3. Practice That Builds Capacity
Education, mental exercises, and regular practice create a stable foundation. Think of it as a three-legged stool:
Kindness/Deep care
Awareness
Repetition
Remove one leg and the stool becomes unstable. Awareness without kindness becomes harsh. Kindness without awareness lacks direction. Repetition without either loses meaning. Mental fitness, like physical fitness, is built through practice — and the outcomes are the same: strength, flexibility, and resilience.
Reframing Pain
Acute pain has a clear biological purpose: it alerts us to injury or potential tissue damage. Chronic pain, however — often described as pain without purpose — carries no such benefit. It does not aid healing, even though it may persist for months or years after the original injury has resolved.
Chronic pain is best understood as a system issue: a wiring or signalling fault. Signals fire at the wrong time, in the wrong context. Much like sunburn that continues to hurt after the sun exposure has ended, the nervous system holds the memory and replays the experience.
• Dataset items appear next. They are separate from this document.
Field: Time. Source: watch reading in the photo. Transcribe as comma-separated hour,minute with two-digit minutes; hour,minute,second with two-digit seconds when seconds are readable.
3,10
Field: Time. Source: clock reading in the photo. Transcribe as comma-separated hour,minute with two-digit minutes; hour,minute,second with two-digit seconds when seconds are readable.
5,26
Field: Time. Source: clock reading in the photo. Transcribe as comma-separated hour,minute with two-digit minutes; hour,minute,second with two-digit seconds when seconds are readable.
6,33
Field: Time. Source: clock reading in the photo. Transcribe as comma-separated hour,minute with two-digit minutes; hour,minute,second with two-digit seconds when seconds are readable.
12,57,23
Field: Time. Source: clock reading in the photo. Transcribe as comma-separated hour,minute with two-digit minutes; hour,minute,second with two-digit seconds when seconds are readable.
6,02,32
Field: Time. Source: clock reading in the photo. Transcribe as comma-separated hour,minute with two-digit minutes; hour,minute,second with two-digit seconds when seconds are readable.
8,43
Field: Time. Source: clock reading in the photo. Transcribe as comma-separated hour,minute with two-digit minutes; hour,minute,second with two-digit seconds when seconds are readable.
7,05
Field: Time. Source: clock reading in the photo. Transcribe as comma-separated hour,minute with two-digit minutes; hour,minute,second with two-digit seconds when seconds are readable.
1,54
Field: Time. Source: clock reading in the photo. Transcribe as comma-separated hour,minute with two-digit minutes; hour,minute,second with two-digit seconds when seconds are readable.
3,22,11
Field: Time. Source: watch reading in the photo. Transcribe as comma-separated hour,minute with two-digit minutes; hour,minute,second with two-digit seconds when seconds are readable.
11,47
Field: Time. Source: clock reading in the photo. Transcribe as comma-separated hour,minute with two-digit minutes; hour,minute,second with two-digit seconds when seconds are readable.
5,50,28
Mental fitness approaches chronic pain through education and skill-building. By learning how mental functions operate — and by practising intentional mental activity — we can influence neurotransmitter patterns and reduce chronic muscular tension. Over time, any patterns that do not serve us begin to loosen their neurological grip.
With patience, care, and repetition, new neural pathways form — and with them, a shift in lived experience.
Don’t be surprised if, as mental fitness grows, your personality begins to change. Personality is simply how we think, feel, and act — and all three are shaped by the brain.